*Problem to solve*. Copy out each line of the data that includes the string "butSince".

*Material to process*.
========================================================================

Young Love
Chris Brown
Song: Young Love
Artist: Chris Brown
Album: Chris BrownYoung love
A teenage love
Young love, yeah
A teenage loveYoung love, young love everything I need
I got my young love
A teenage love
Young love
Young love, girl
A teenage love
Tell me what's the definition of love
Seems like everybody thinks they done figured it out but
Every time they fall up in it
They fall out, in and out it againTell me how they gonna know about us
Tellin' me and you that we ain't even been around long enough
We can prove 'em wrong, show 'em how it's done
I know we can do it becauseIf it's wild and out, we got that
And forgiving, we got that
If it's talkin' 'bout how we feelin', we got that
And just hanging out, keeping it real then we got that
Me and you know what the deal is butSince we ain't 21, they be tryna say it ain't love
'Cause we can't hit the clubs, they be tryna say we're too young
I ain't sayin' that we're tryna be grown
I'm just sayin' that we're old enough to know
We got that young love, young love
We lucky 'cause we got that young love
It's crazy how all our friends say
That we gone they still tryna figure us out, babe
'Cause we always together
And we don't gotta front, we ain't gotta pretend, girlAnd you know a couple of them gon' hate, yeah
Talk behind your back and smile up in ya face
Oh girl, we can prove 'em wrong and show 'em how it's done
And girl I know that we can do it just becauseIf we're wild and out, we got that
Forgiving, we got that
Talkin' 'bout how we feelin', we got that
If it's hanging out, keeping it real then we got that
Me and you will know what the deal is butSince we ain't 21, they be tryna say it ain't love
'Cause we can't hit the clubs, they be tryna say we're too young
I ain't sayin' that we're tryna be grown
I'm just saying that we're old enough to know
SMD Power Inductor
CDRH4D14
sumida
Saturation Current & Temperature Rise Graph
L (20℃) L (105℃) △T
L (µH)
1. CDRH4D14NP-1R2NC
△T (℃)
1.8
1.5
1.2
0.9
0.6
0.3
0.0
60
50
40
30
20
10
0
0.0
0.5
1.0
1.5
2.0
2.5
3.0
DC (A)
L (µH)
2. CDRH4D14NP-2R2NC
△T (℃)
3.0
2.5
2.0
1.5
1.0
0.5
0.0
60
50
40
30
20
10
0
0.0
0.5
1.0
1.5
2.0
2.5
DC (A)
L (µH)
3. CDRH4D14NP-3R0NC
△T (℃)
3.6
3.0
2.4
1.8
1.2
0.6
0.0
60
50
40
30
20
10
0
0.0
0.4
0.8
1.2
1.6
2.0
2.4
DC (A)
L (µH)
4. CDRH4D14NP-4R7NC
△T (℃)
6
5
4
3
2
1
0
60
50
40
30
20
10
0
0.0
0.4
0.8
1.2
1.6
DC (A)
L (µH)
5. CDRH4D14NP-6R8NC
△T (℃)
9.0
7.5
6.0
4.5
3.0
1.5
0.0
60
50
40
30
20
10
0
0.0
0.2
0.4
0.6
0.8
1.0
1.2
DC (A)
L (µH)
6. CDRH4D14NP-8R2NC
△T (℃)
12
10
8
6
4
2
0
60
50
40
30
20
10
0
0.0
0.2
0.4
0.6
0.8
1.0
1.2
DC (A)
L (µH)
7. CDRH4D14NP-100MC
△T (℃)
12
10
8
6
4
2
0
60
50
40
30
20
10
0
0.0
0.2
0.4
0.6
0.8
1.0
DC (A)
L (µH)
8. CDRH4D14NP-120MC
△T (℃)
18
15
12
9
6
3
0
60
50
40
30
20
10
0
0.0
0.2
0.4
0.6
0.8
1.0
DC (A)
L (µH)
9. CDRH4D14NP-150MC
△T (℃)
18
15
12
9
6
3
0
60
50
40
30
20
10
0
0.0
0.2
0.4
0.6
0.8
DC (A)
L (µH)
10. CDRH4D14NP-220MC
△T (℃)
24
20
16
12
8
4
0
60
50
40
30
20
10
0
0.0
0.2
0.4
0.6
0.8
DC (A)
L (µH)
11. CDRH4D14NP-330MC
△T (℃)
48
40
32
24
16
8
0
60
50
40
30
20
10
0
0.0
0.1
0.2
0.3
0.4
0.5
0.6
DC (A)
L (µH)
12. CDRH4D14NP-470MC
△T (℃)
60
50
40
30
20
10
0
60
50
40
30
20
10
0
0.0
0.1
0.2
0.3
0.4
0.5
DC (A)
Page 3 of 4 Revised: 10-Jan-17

========================================================================

*Exercise solution*.
Me and you know what the deal is butSince we ain't 21, they be tryna say it ain't love
Me and you will know what the deal is butSince we ain't 21, they be tryna say it ain't love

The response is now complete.